What you should do:
Reproduce the entries in full and exactly. Pictures stay out.

#####

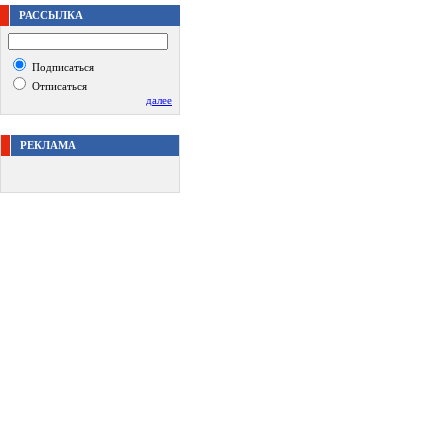
РАССЫЛКА
Подписаться
Отписаться
далее
РЕКЛАМА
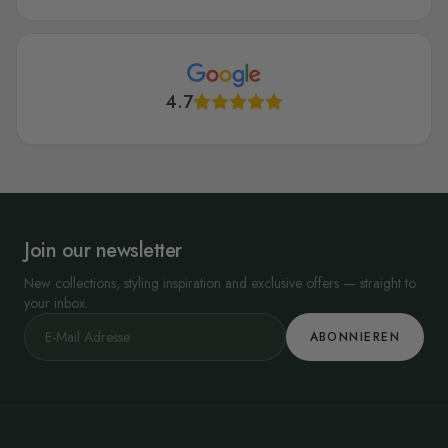
4.7
Join our newsletter
New collections, styling inspiration and exclusive offers — straight to
your inbox.
ABONNIEREN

#####

Answer to the exercise:
РАССЫЛКА
Подписаться
Отписаться
далее
РЕКЛАМА
4.7
Join our newsletter
New collections, styling inspiration and exclusive offers — straight to
your inbox.
ABONNIEREN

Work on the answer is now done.